Nicolas Bézard : This edition questions the way we look at nature, the way we recharge our batteries, but also the way we exploit and therefore threaten it. What is the specificity of photography when it comes to these subjects ?
Anne Immelé : It's multifaceted. In particular, photography can be used as an instrument to deepen our knowledge of living things. On the contrary, it can be used to glorify industry, as in the images of the German photographer Paul Wolff, born in Mulhouse at the end of the 19th century, whose career is retraced by Michaël Guggenbuhl in an exhibition at the Grand'Rue library, in connection with the question of the edited image. In the exhibition those eyes - these eyes - they fade presented at the Musée des Beaux-Arts, photography is used in a markedly different way, in a kind of questioning of photographic objectivity. Instead of using it as a means of clarifying things, or giving the illusion that through it we might know them better, photography will instead obscure them, cast doubt on them, and I particularly like this way of questioning the use of the medium itself.
Nicolas Bézard : Speaking of doubts about the use of the photographic medium, over the past two years we've seen an increasingly massive use of artificial intelligence in the image-making process. As an artist, teacher and artistic director of a photo festival, how do you perceive this trend ? Did you want to integrate it into the programming, given that AIs generate confusion between reality and fiction, what is possible and what is impossible ?

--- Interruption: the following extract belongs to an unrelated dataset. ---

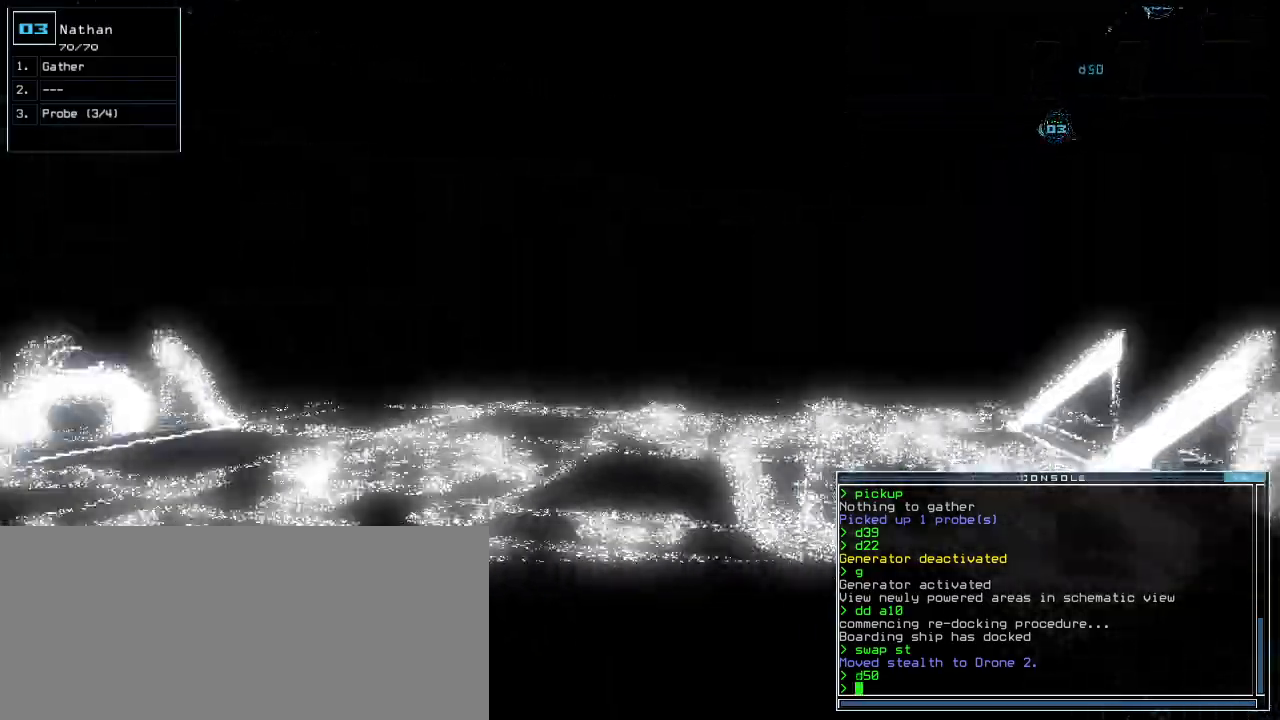
{"keys": ["up"], "events": []}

Anne Immelé : In my opinion, this shift between the real world and a fictional dimension has been present for a very long time with the so-called classical use of photography. I even think that this question of the veracity of photography has existed since the invention of photography itself. Even silver-based photography in its most minimalist form, with a simple camera body and a lens that doesn't distort human vision, makes it possible to create highly ambiguous images, already carrying a charge of strangeness and the imaginary. It's obvious that the more technological tools we have at our disposal, the more we increase tenfold the possibilities for blurring the line between reality and fiction. As far as artificial intelligence is concerned, I prefer to keep a certain amount of restraint, because of the fad that this novelty creates. AI can undoubtedly produce interesting images, but I'd say it all depends on the context in which it's used. In this respect, there's a rather decisive photograph to be shown in the PEP exhibition, generated with the help of an AI, and which brings us into contact with a future time where the organic is hybridized with the machine. Nevertheless, what counted for us in the choice of this image was not the fact that it was created using an algorithm, but rather what it said, what it told of a possible state of our world, where on the one hand technology tends to cut us off from our biological origins, and where on the other we couldn't exist if other living organisms didn't wither away. All this challenges our outlook, our conceptions of the present and our projections into the future.
Nicolas Bézard : The title - Impossible Worlds - is in keeping with the thematic continuity with Corps célestes (2022) and This is the end (2020).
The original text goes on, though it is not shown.